By Lynn R. Mitchell
The sheer cliffs of Seneca Rocks, with a peak accessible only by trained rock climbers, is located in West Virginia’s Monongahela National Forest at the intersection of Rt. 33 and Rt. 55. It was used by the U.S. Army’s 10th Mountain Division in 1943 and 1944 as troops trained to scale Italy’s Apennines Mountains during World War II’s Italian Campaign. Photos do not begin to do justice to this unusual natural landmark that rises straight out of the surrounding forest.

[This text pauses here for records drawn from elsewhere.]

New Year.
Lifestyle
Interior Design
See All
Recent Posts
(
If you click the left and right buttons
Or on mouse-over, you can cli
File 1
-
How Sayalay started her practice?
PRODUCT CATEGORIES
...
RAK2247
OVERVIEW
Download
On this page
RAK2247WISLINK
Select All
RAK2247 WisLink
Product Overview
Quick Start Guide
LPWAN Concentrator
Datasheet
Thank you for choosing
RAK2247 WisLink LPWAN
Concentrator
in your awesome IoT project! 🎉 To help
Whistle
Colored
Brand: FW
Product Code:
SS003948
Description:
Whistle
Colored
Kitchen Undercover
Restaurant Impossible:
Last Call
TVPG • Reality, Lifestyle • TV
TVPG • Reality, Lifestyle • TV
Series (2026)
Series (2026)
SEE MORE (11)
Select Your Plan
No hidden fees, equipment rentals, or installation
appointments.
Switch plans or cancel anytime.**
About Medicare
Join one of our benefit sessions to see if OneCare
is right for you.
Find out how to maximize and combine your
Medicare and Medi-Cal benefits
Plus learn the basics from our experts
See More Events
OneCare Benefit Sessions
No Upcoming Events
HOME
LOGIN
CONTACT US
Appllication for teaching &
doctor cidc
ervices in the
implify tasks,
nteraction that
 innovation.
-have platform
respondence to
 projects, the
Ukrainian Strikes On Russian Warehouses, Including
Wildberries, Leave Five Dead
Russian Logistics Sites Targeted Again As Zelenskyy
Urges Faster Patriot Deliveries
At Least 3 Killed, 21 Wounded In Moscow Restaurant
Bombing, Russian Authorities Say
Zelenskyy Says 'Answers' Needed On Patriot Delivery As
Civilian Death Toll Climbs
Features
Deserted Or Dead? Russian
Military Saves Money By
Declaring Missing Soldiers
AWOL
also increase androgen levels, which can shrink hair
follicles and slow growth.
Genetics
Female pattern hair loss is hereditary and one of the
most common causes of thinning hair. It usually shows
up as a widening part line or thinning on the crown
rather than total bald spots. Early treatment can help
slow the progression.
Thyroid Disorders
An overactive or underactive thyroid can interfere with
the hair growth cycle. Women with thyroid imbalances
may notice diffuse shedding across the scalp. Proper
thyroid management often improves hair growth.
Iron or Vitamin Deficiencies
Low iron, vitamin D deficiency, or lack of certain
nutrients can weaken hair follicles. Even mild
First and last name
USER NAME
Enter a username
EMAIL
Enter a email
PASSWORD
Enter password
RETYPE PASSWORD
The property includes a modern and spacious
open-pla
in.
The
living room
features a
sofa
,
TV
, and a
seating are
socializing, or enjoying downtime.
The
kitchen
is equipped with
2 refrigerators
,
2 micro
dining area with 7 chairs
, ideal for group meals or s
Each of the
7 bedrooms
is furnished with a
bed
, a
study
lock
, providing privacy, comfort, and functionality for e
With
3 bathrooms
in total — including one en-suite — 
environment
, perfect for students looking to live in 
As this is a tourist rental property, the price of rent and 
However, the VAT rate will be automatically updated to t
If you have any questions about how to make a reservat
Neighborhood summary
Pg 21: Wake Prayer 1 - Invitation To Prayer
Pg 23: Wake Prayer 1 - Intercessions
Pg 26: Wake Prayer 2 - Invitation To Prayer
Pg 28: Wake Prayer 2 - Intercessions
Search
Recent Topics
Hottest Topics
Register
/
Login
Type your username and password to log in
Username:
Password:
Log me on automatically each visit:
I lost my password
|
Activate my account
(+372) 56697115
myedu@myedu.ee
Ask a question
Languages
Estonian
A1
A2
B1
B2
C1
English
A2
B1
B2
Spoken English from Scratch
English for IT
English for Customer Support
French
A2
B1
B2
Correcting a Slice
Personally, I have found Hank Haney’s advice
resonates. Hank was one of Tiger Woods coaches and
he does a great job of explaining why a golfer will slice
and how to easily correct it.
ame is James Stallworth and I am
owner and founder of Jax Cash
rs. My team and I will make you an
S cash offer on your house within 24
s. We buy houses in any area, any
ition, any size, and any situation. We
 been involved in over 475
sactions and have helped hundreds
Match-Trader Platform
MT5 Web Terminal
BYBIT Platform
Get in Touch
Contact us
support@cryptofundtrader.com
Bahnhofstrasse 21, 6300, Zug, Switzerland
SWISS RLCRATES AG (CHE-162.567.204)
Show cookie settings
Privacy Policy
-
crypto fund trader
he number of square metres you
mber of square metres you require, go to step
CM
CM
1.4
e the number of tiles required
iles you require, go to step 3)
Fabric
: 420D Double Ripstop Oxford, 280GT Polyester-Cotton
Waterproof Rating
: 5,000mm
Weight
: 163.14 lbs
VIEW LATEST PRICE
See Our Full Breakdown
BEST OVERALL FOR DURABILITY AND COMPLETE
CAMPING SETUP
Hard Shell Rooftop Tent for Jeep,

The USDA website described Seneca Rocks: “Purchased by the federal government in 1969, Seneca Rocks is one of the best-known landmarks in West Virginia. These rocks have long been noted as a scenic attraction and are popular with rock climbers. The rocks are a magnificent formation rising nearly 900 feet above the North Fork River. Eastern West Virginia contains many such formations of the white/gray Tuscarora quartzite. Seneca Rocks and nearby Champe Rocks are among the most imposing examples. The quartzite is approximately 250 feet thick and is located primarily on exposed ridges as caprock or exposed crags. The rock is composed of fine grains of sand that were laid down approximately 440 million years ago, in an extensive sheet at the edge of ancient ocean. Years of geologic activity followed, as the ocean was slowly destroyed and the underlying rock uplifted and folded. Millions of years of erosion stripped away the overlaying rock and left remnants of the arching folds in formations such as Seneca Rocks.”